- [PROBLEM TO SOLVE] An exact reprint of every record below is required, with the pictures left out.

DATA UNDER STUDY Block Start

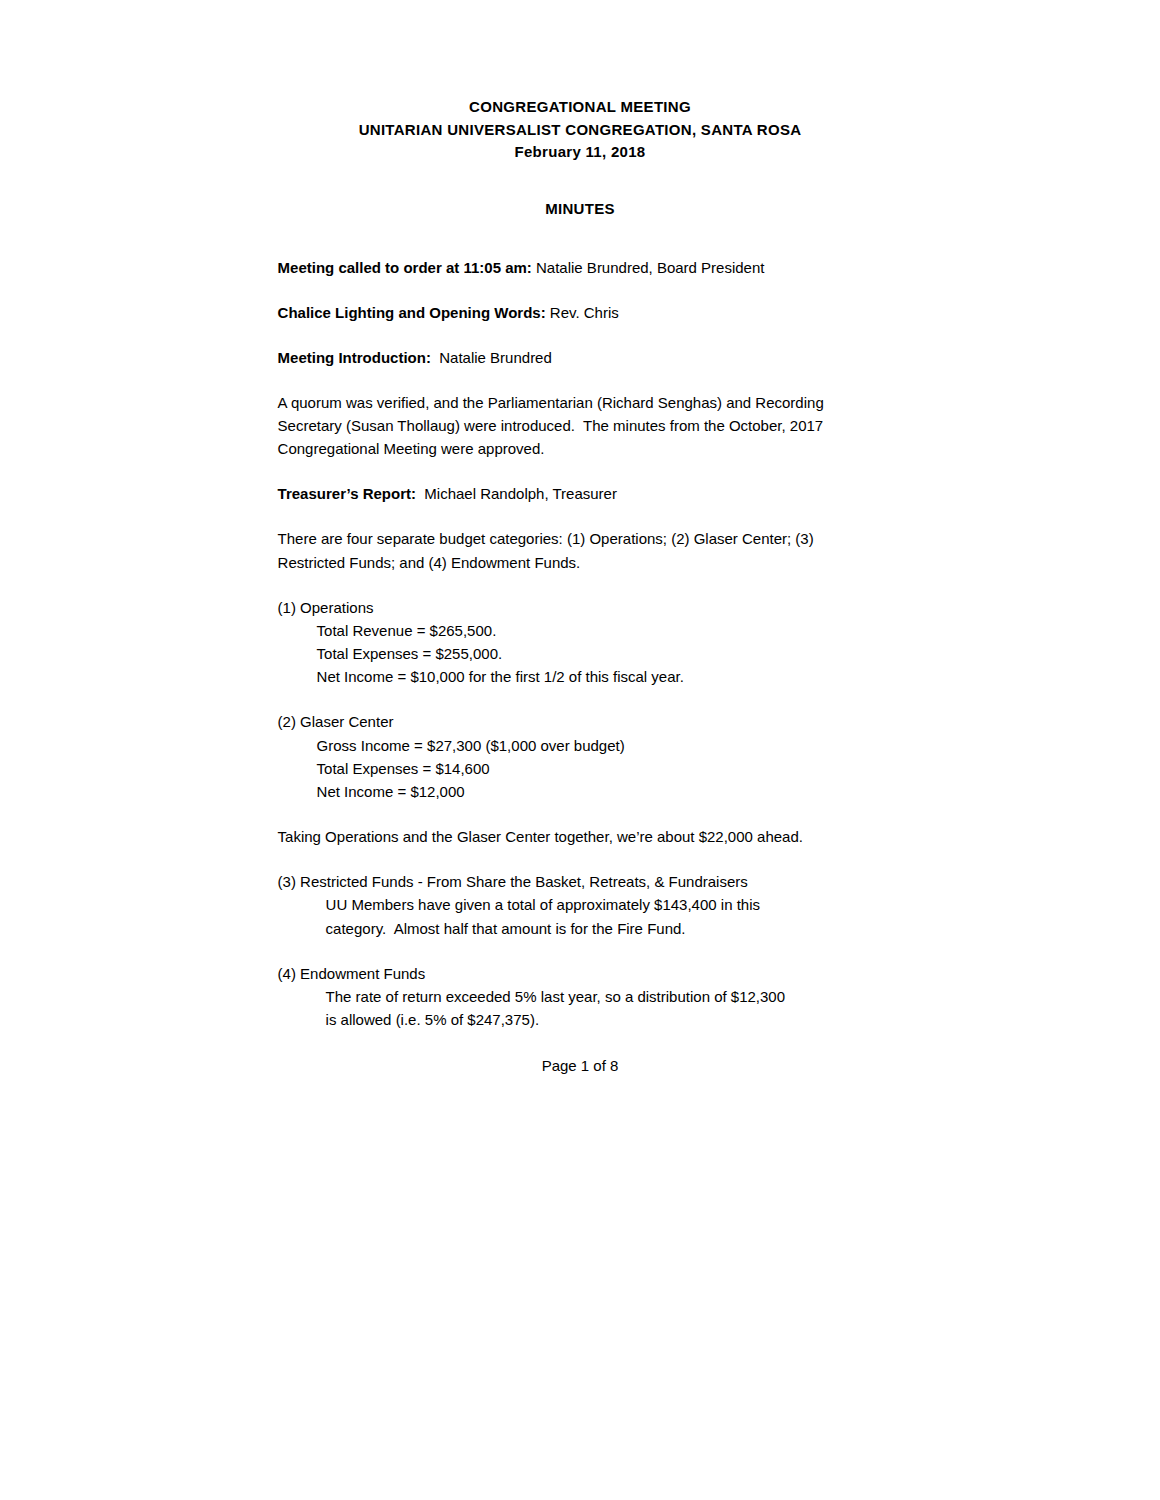CONGREGATIONAL MEETING
UNITARIAN UNIVERSALIST CONGREGATION, SANTA ROSA
February 11, 2018
MINUTES
Meeting called to order at 11:05 am: Natalie Brundred, Board President
Chalice Lighting and Opening Words: Rev. Chris
Meeting Introduction: Natalie Brundred
A quorum was verified, and the Parliamentarian (Richard Senghas) and Recording Secretary (Susan Thollaug) were introduced. The minutes from the October, 2017 Congregational Meeting were approved.
Treasurer’s Report: Michael Randolph, Treasurer
There are four separate budget categories: (1) Operations; (2) Glaser Center; (3) Restricted Funds; and (4) Endowment Funds.
(1) Operations
Total Revenue = $265,500.
Total Expenses = $255,000.
Net Income = $10,000 for the first 1/2 of this fiscal year.
(2) Glaser Center
Gross Income = $27,300 ($1,000 over budget)
Total Expenses = $14,600
Net Income = $12,000
Taking Operations and the Glaser Center together, we’re about $22,000 ahead.
(3) Restricted Funds - From Share the Basket, Retreats, & Fundraisers
UU Members have given a total of approximately $143,400 in this
category. Almost half that amount is for the Fire Fund.
(4) Endowment Funds
The rate of return exceeded 5% last year, so a distribution of $12,300
is allowed (i.e. 5% of $247,375).
Page 1 of 8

DATA UNDER STUDY Block End

- [RESPONSE AREA]
CONGREGATIONAL MEETING
UNITARIAN UNIVERSALIST CONGREGATION, SANTA ROSA
February 11, 2018
MINUTES
Meeting called to order at 11:05 am: Natalie Brundred, Board President
Chalice Lighting and Opening Words: Rev. Chris
Meeting Introduction: Natalie Brundred
A quorum was verified, and the Parliamentarian (Richard Senghas) and Recording Secretary (Susan Thollaug) were introduced. The minutes from the October, 2017 Congregational Meeting were approved.
Treasurer’s Report: Michael Randolph, Treasurer
There are four separate budget categories: (1) Operations; (2) Glaser Center; (3) Restricted Funds; and (4) Endowment Funds.
(1) Operations
Total Revenue = $265,500.
Total Expenses = $255,000.
Net Income = $10,000 for the first 1/2 of this fiscal year.
(2) Glaser Center
Gross Income = $27,300 ($1,000 over budget)
Total Expenses = $14,600
Net Income = $12,000
Taking Operations and the Glaser Center together, we’re about $22,000 ahead.
(3) Restricted Funds - From Share the Basket, Retreats, & Fundraisers
UU Members have given a total of approximately $143,400 in this
category. Almost half that amount is for the Fire Fund.
(4) Endowment Funds
The rate of return exceeded 5% last year, so a distribution of $12,300
is allowed (i.e. 5% of $247,375).
Page 1 of 8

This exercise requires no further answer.